The most expensive type of rice is wild rice. Rice that is high in protein, antioxidants, fiber, and nutrients like potassium, vitamin B, magnesium, and zinc is the best rice to feed your dog.
The amount of rice that your dog consumes should not exceed 10% of their daily caloric intake. This is especially important for puppies who need as many nutrients as possible.
In other words, it’s not really an oatmeal vs. rice argument. Try both to maximize your puppy’s nutrition intake. Pay attention to your puppy’s digestion and diarrhea and make adjustments as necessary. Use the 10% rule for both and nothing will go wrong.
Also, when it comes to rice, there’s no seasoning or additives! It’s plain and simple.
In other words, puppies can totally eat oatmeal.

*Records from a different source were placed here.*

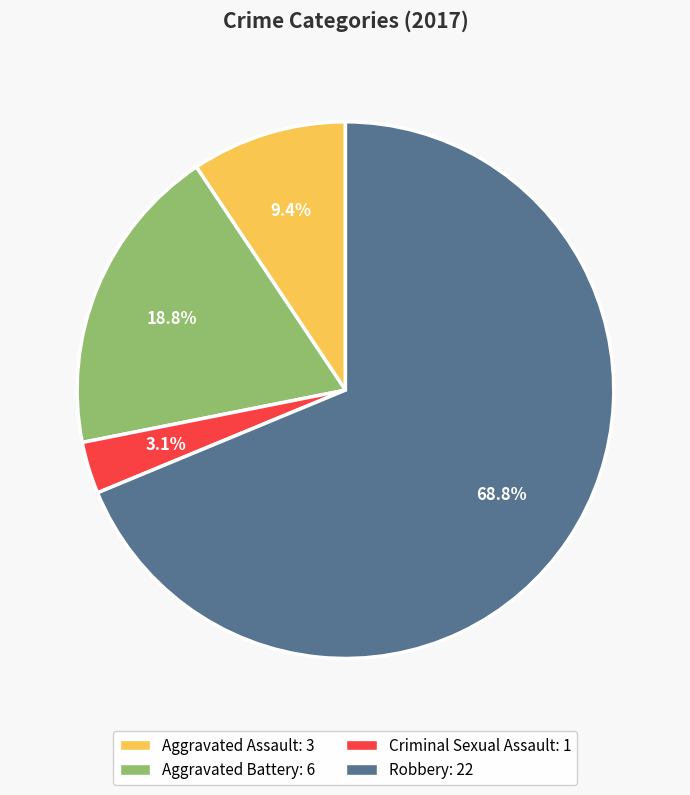

To the nearest percent, what portion does Criminal Sexual Assault represent?

3%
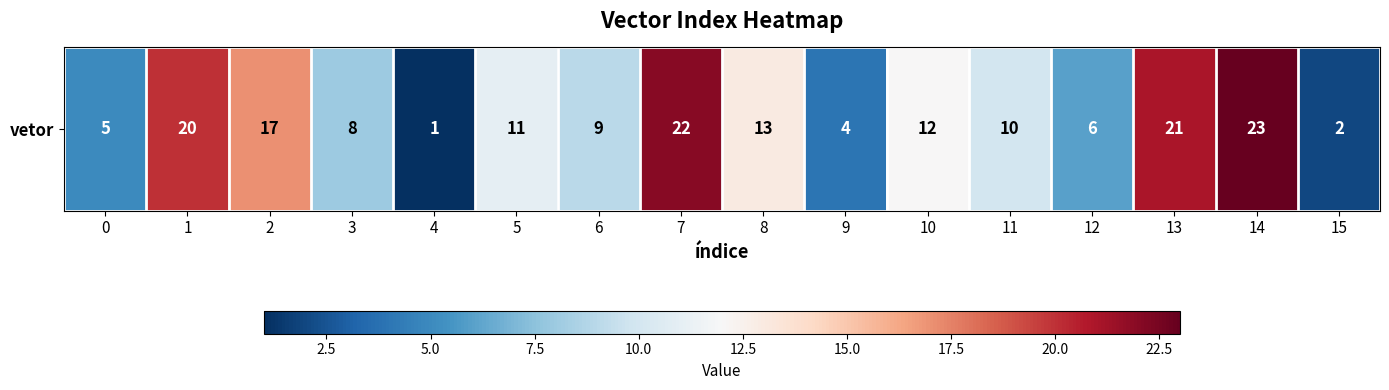

Where is the data nearest to the value 12?

10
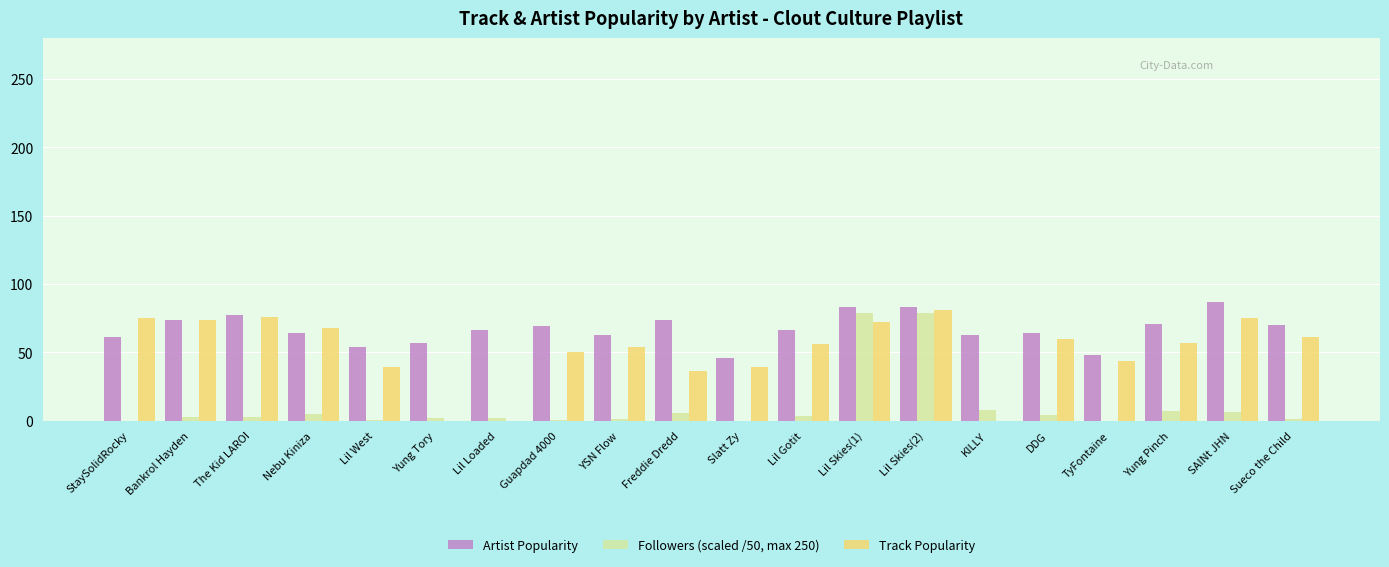

What is the sum of all Artist Popularity values?

1340.0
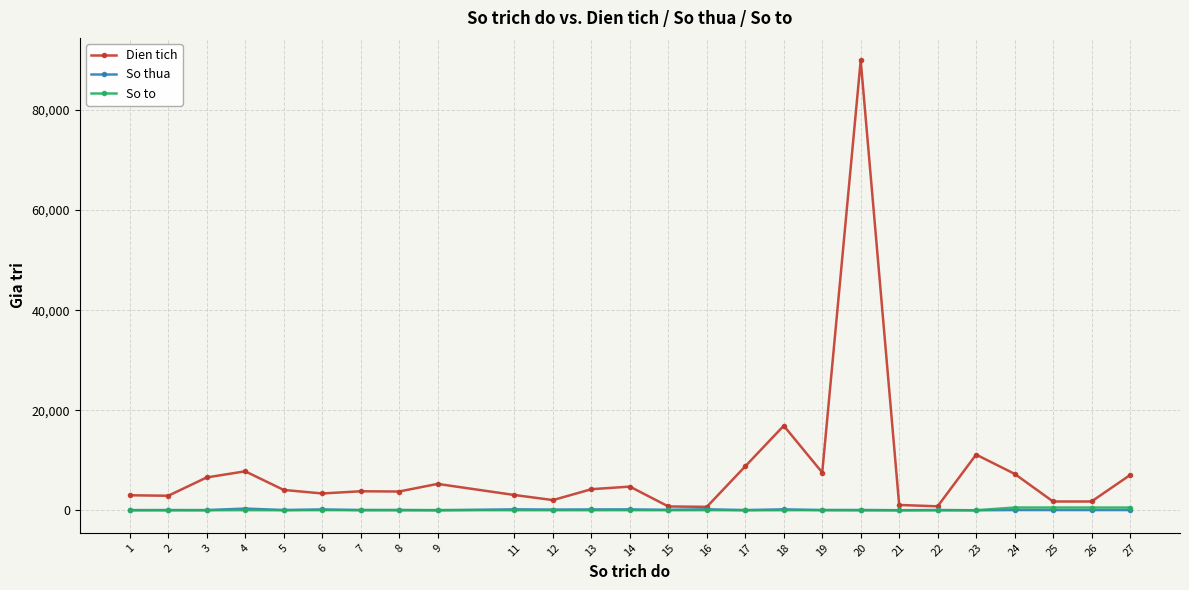

Which category has the highest value across all series?

20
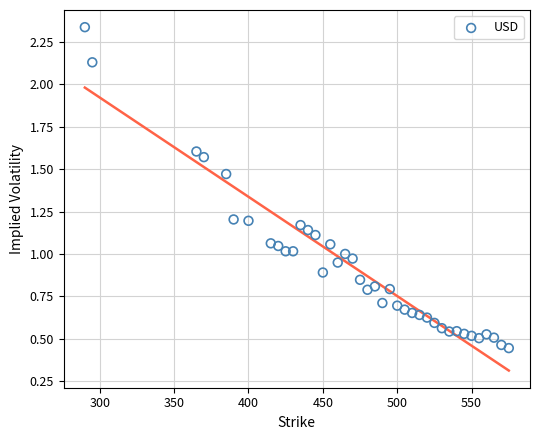

What is the range of X values (max minus min)?

285.0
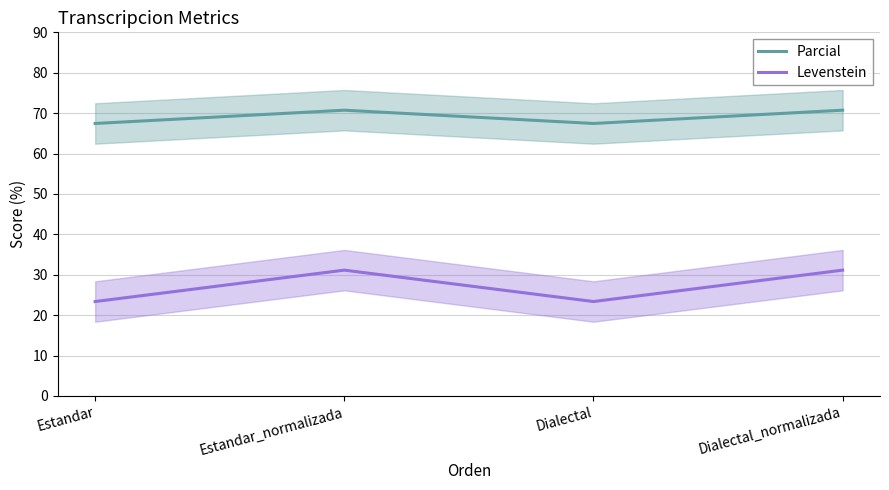

Does the chart have visible grid lines?

Yes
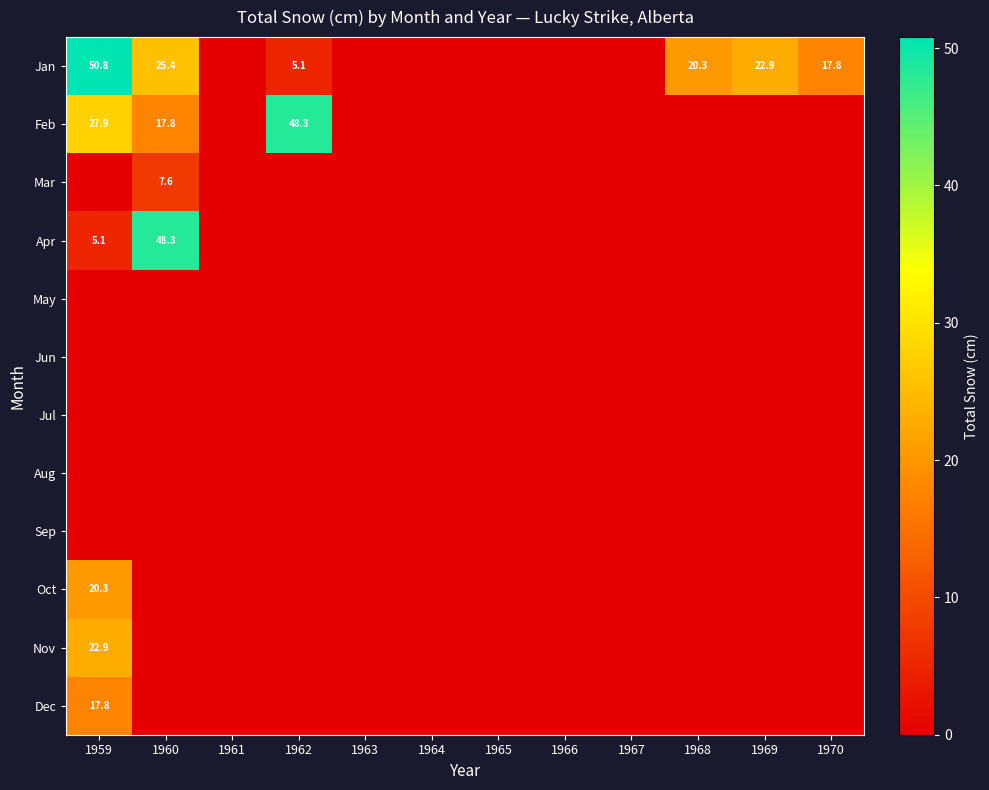

Is it true that Aug equals 0.0 at 1964?

True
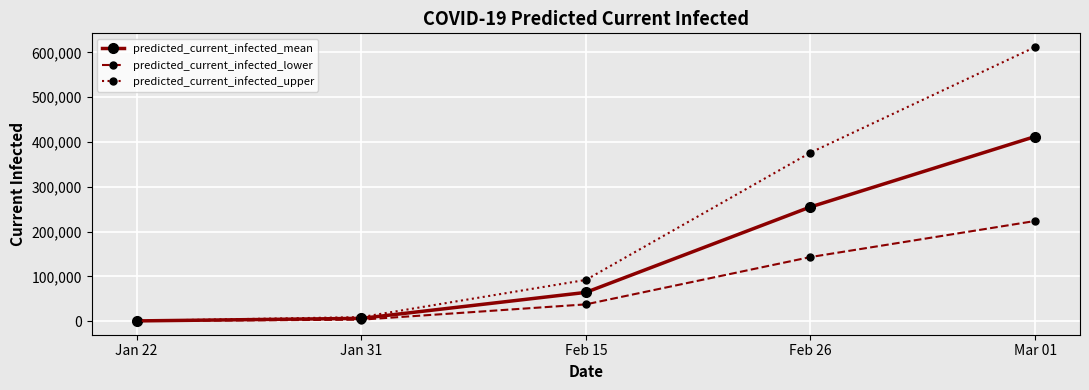

What is the difference between the predicted_current_infected_upper values at Feb 26 and Jan 22?

375492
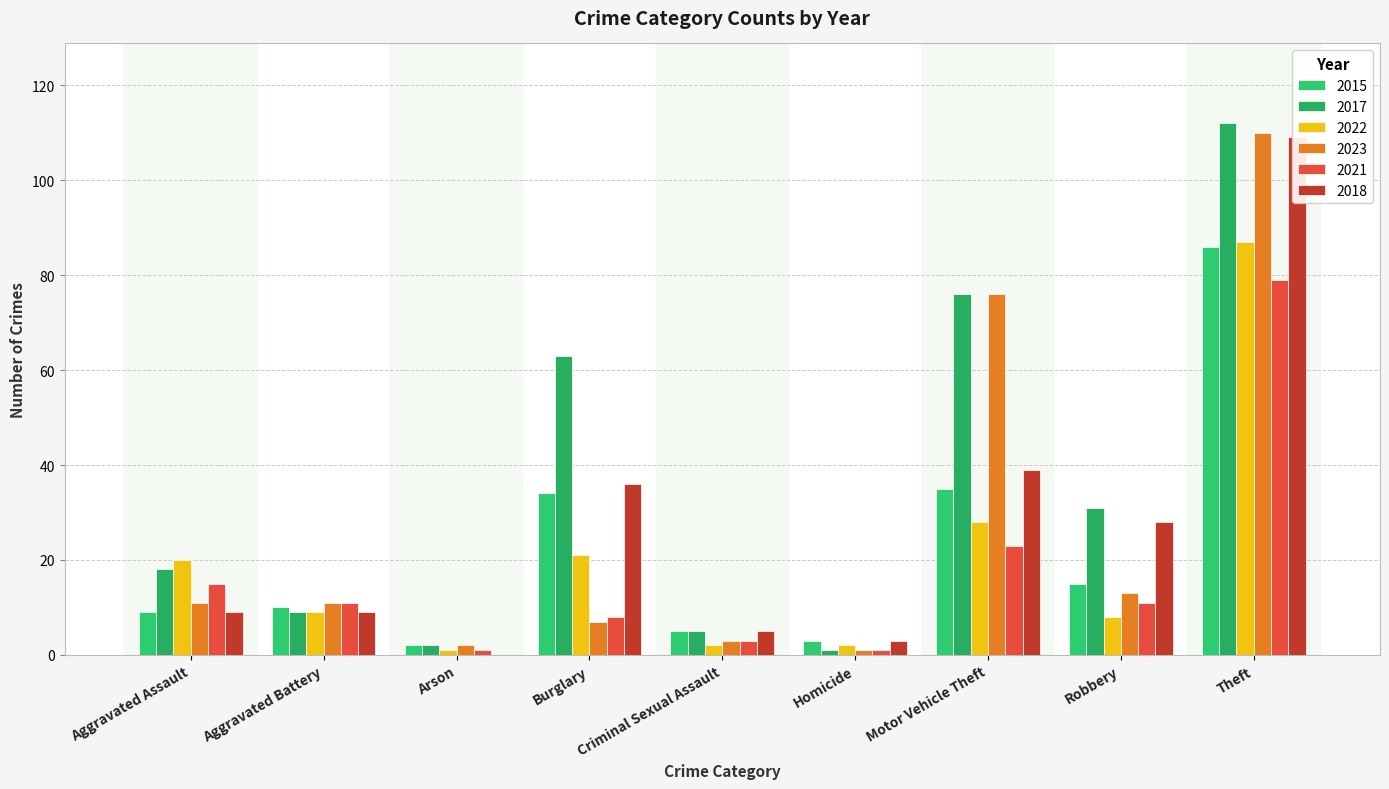

What position from the left is Motor Vehicle Theft?

7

As many dog and puppy owners transition to using natural foods, it’s important to remember that puppies have very specific nutritional requirements. If oatmeal is prepared properly, it can be a good source of nutrition for puppies.
Rice is not to be forgotten! Oats and rice are both inexpensive, are available in large quantities, and can be prepared quickly and easily. The use of both interchangeably is not harmful – in fact, it may have some benefits.